What this task involves
Keep to one stretch of the data below, the lines from the one with "Figure 4. PI" up to and including the one with "Figure 4. Thermal network for the primary", and return that stretch exactly.

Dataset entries
□ □ □

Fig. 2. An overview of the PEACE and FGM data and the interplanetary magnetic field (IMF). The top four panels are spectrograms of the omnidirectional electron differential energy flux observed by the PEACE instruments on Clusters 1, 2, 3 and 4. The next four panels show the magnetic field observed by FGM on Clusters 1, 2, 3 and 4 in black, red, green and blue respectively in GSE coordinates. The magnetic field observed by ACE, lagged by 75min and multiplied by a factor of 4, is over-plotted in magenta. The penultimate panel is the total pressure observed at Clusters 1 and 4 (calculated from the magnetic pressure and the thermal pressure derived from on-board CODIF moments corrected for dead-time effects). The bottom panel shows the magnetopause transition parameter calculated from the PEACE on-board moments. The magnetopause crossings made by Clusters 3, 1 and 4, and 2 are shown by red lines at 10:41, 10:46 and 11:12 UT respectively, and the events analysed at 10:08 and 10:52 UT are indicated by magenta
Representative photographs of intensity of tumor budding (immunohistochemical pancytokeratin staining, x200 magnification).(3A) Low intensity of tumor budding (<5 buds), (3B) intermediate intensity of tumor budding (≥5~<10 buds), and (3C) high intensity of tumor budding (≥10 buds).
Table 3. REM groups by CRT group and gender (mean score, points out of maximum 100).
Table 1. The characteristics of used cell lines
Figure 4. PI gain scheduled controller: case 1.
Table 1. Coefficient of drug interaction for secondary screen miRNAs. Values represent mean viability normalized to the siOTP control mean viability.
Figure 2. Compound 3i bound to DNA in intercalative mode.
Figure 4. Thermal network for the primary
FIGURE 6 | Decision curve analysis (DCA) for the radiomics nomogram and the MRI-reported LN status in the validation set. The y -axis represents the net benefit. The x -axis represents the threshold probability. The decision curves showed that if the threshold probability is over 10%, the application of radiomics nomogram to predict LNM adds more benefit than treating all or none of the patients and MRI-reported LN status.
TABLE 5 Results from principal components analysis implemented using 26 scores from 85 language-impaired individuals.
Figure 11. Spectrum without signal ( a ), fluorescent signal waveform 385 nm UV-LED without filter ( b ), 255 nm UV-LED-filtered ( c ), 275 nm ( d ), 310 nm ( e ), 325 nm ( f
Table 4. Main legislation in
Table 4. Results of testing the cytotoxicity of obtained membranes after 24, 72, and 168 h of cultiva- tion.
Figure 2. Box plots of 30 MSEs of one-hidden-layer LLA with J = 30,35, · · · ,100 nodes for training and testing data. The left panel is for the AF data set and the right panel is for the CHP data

□ □ □

Answer to the exercise
Figure 4. PI gain scheduled controller: case 1.
Table 1. Coefficient of drug interaction for secondary screen miRNAs. Values represent mean viability normalized to the siOTP control mean viability.
Figure 2. Compound 3i bound to DNA in intercalative mode.
Figure 4. Thermal network for the primary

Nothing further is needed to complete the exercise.